PKP class Ok22 is a class of ordinary passenger (O) 4-6-0 (k) steam locomotive designed in 1922 for
Polskie Koleje Państwowe (Polish State Railways, PKP). It was the first locomotive designed in Poland after World War I, so the design work was done jointly with Hanomag, based on the Prussian P 8 (PKP class Ok1)

==History==

===Introduction===
The first five engines were built in Germany by Hanomag in 1923. Polish production started in 1928 and lasted until 1934 after which 185 locomotives had been manufactured by Fablok in Chrzanów.
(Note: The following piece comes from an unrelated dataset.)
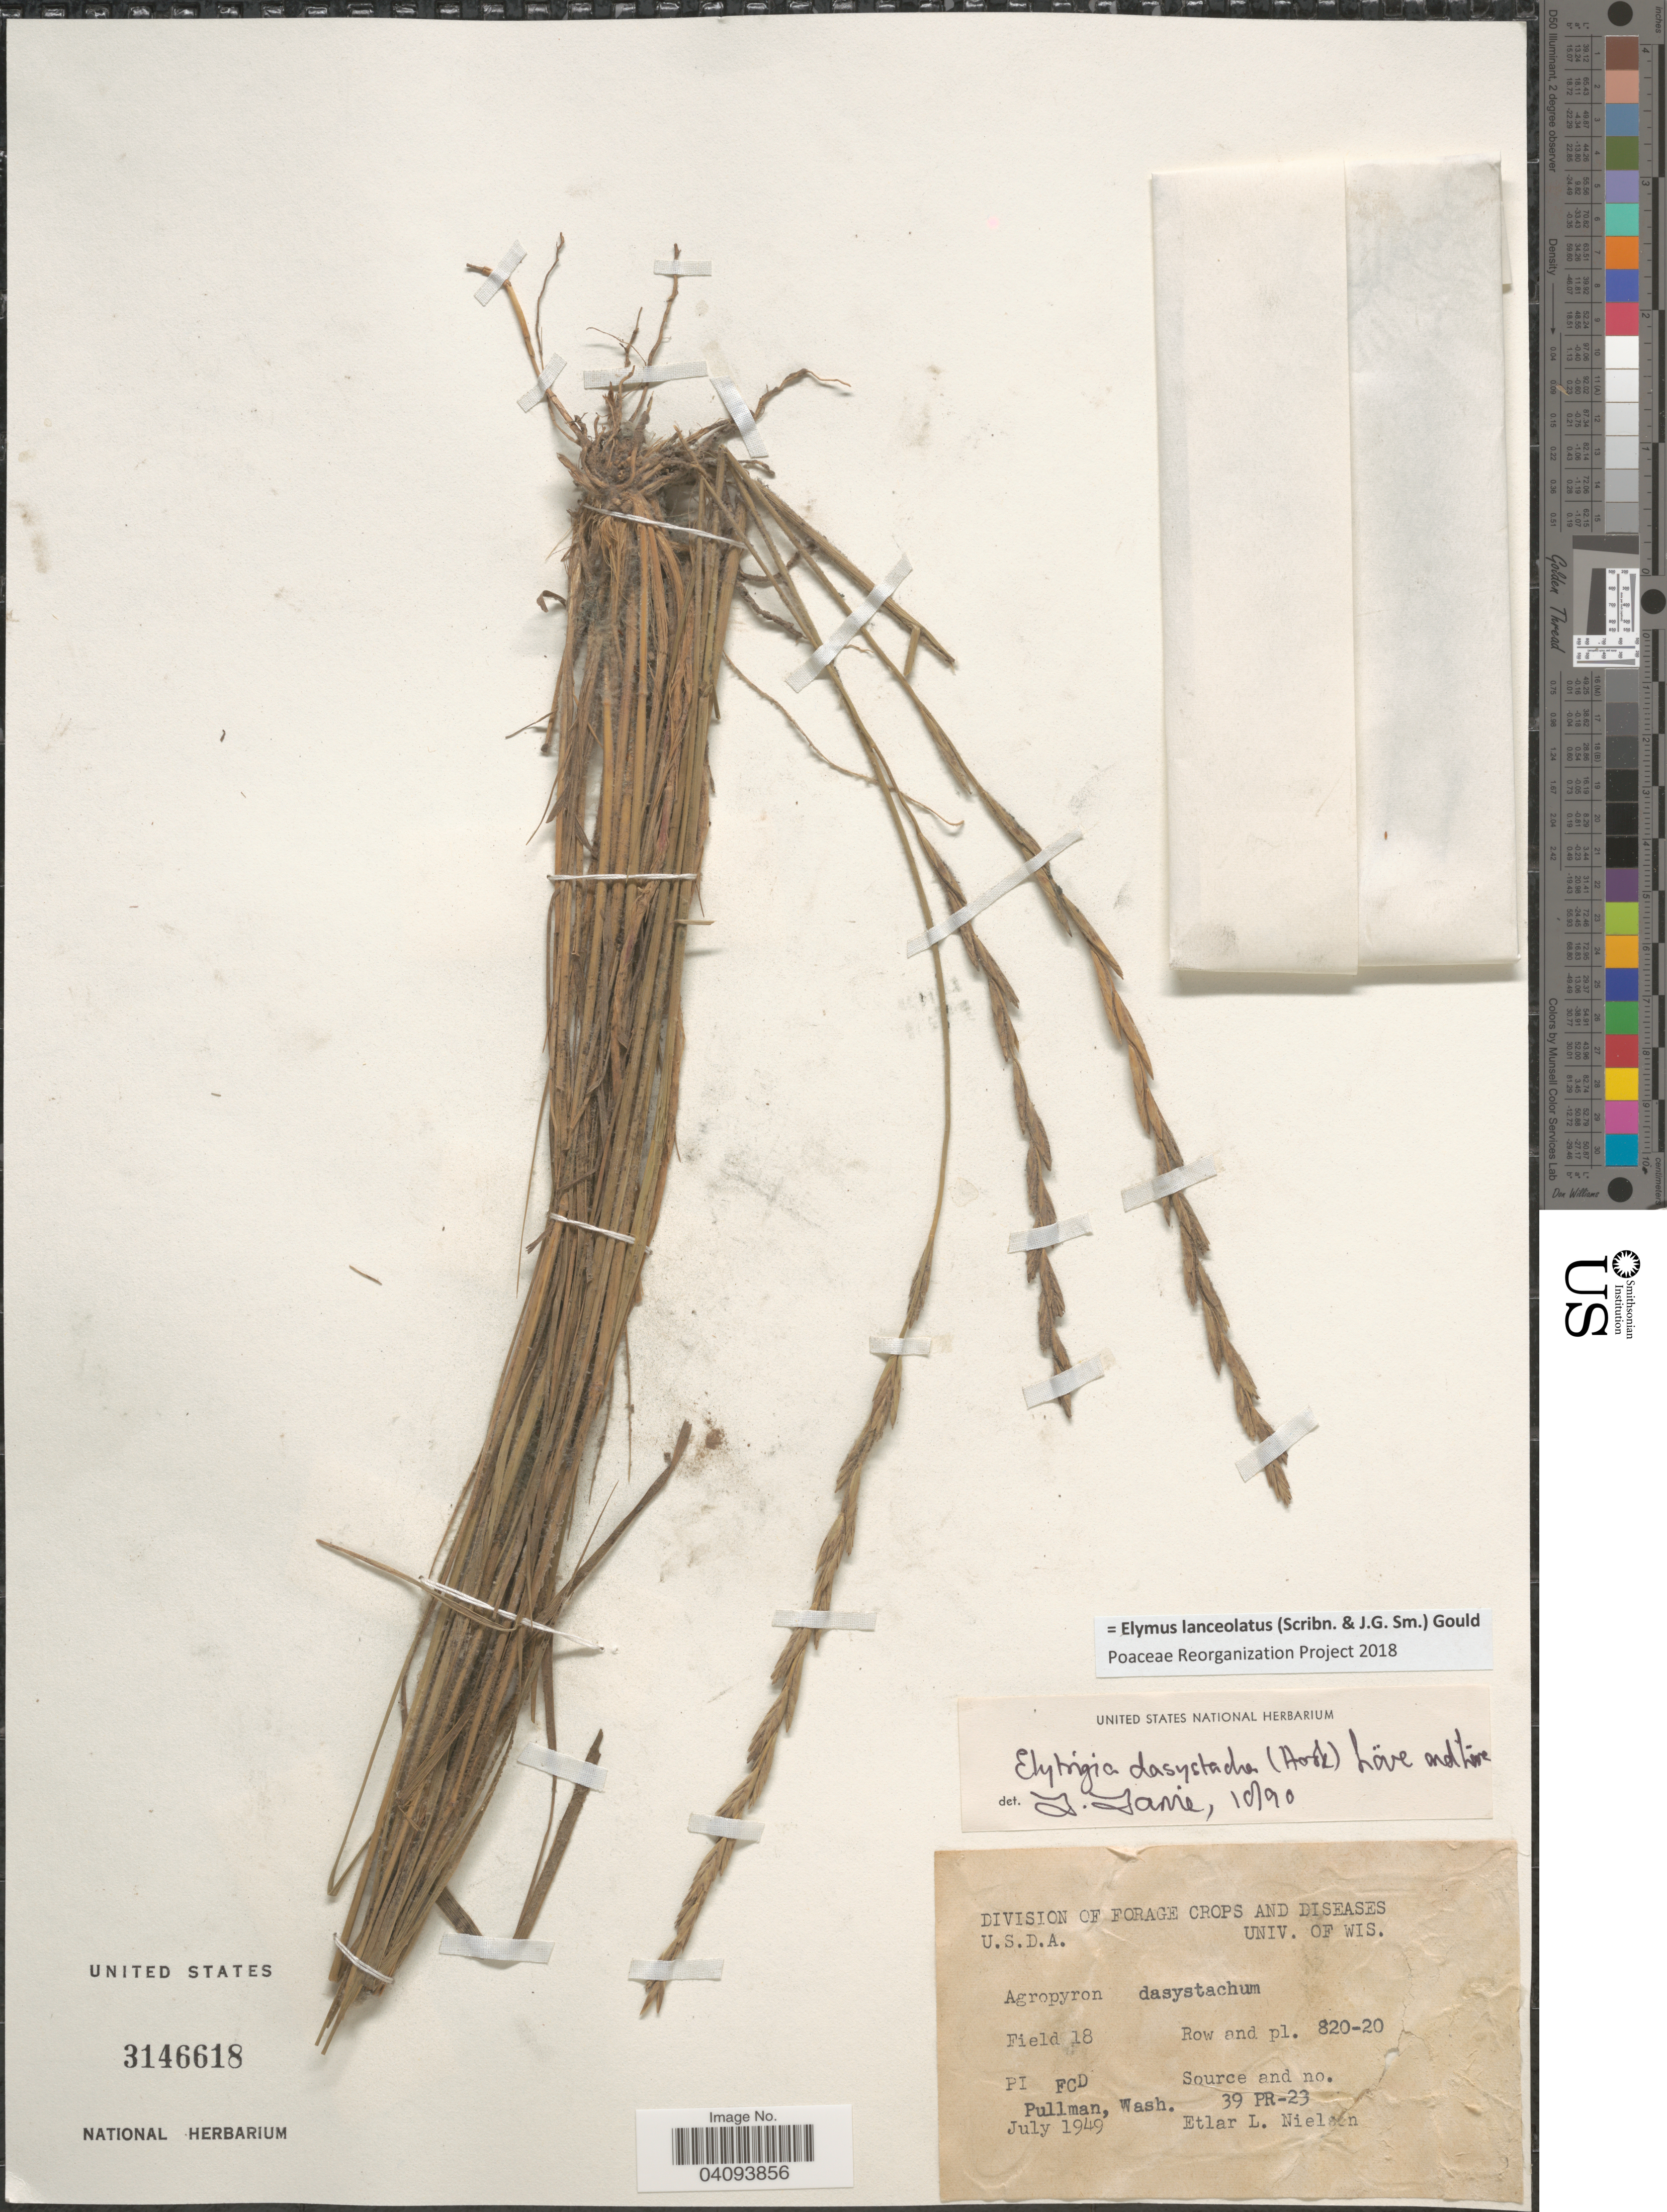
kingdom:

The first Polish-built locomotive (Ok22-6) was ready on December 31, 1928. Polish versions of the locomotive bore some improvements and changes compared with German ones, and were similar to PKP class Ty23. Ok22 locomotives were the first on the PKP to be equipped with electric lights.

===Wartime===
After the German invasion of Poland in World War II, most Ok22 locomotives were taken into the Deutsche Reichsbahn fleet as 38 4501 to 38 4630.

===Present day===
Only two examples have survived. Ok22-23 in Jaworzyna Śląska and Ok22-31 in Wolsztyn. Ok22-31 was an operational engine. It ran until 1997, and after retirement became a stationary exhibit. In 2004 the machine was restored to working order again, and it ran until 2009. It is currently static.